Выбрать главу

— Я приказал Валену пошустрить, — ответил Калеб. — Вечером получишь обувь… не в изъян годности за щедрую плату.

— Благодарю за опеку над моей скромной персоной, — чужак мог поспорить, что староста не понял и половины слов, выученных им самим до того, как стал странствующим охотником. — Ты же не погонишь меня в лес на закате?

Чужак обращался к старосте Новой Зари на «ты» не от недостатка уважения. Услышав обращение на «вы», человек принимался суетливо искать третьих собеседников. Охотника радовало хотя бы то, что он понимал их говор: в Диких Землях хватало племен, которые забыв людскую речь, общались жестами и звуками.

— Молвит колдовские слова, — предостерегла Калеба Элина, крутя кучеряшку на пальце. — Ещё одну бессонную ночь в слежке за ним не сдюжу. Лучше погнать его…

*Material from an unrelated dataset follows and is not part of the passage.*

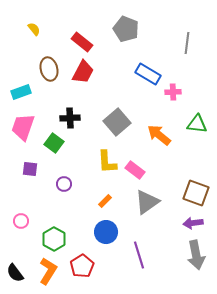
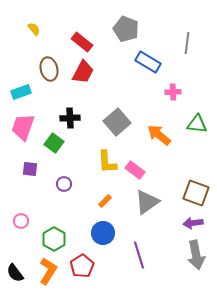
blue rectangle: moved 12 px up
blue circle: moved 3 px left, 1 px down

— Тебя никто об этом и не просил, — перебил староста. — Кто ж мы такие, шоб выдворять человека, пускай и чужака, в ночь, где скитаются кошмары? Бывай, бродяга, надеюсь утром тебя не застать.

Охотник мысленно поблагодарил Калеба, хотя заранее купил его щедрость медвежьими когтями. Он разделял с остатками человечества первобытные страх перед темнотой. За минувшие после гибели Старого Мира века, смена суток уподобилась жизненному циклу: каждый закат мог оказаться последним, а рассвет ожидался с волнующей надеждой. И если одни путали в темноте химер и кикимор с совами и качающимися на ветру ветками, то Новая Заря без обиняков страдала от истинных порождений ночи. Тут их нарекли кошмарами. Неведомые существа в последнее десятилетие время от времени являлись из гущи лесов. Но, как и любой ночной кошмар, они отступали перед светом.

В тихие ночи даже на кладбище зажигали сальные свечи. Свет непреодолимым для нечисти барьером опоясывал палисад деревни. Фонари на жердях чадили от заката до рассвета под присмотром сторожей. Над каждой дверью в жилище мерцал спасительный огонек. В храме с закопченными стенами Калеб ежедневно топил жир и древесную смолу для свечей. Соседний Медовый Городок владел истинным богатством — воском. Тамошние крохоборы и требовали за него едва не половину урожая Новой Зари, да ещё и каждую неделю по три десятка яиц. Несколько лет назад это привело к войне между поселениями, которая получила название Войны за ульи. Новая Заря проиграла: двое человек погибли, несколько получили ранения, а супруг Элины пропал на обратном пути. Видимо, оттого она и стала склочной.

Медовый Городок тоже окропил землю кровью своих жителей. Большие потери по здешним меркам принудили поселения к миру, хотя взаимная неприязнь осталась. Элина талдычила, что Медовый Городок заслал чернокнижника-бродягу воровать драгоценные свечи. Филипп с Труном сказали, что этими речами она не давала покоя даже помиравшему деду. В Медовом Городке соседей кликали дикой сектой и сочиняли небылицы о пристрастии пихать эти самые свечи куда ни попадя.

Крестьяне разбредались по Новой Заре. Одни принимались колоть дрова, другие усаживались на лавки вычищать фонари от нагара, третьи сгибались над огородами. В отличие от основательно стоявшего Медового Городка, Новая Заря сочилась смолистым запахом не потемневшей от времени древесины, была свободна от переполненных компостных ям, да и за рвом с палисадом здесь следили порядочнее, чем за поросшим крапивой оврагом в Медовом Городке. Народ в Новой Заре жил в полуземлянках, которые лет десять как называли временными. Постройку срубов, как у соседей, откладывали насущные дела. Охотник с ходу приговорил временные полуземлянки быть вечным жильем по крайней мере нынешнему поколению. Большую часть объятой палисадом территории сдали курятникам, коровникам, поленницам и убогим огородам. Хозяйство расползалось, оставляя все меньше свободного места. Когда жители начнут дергать урожай прямо с потолка полуземлянок, Новую Зарю будет в пору переименовать в Кротовый Городок.

С жальника возвращались Филипп и Трун, закинув лопаты на плечи. Первый приветливо улыбнулся бродяге, выпирающими как у кролика передними зубами. Второй смерил мужчину ничего не выражающим взглядом. Лысые братья позабыли, как выгоняли путешественника спать к псу за то, что тот поинтересовался немотой Риты.

— Помянуть бы старичка, — прохрипел Филипп.

— Воздержусь. Я ухожу завтра на рассвете.

На самом деле охотник не отказался бы заглушить самогоном зубную боль, но в Дикие Земли надлежало идти с трезвой головой.

— Куда направишься?

— Вернусь на север. Ветра холодают. Пора искать зимовье.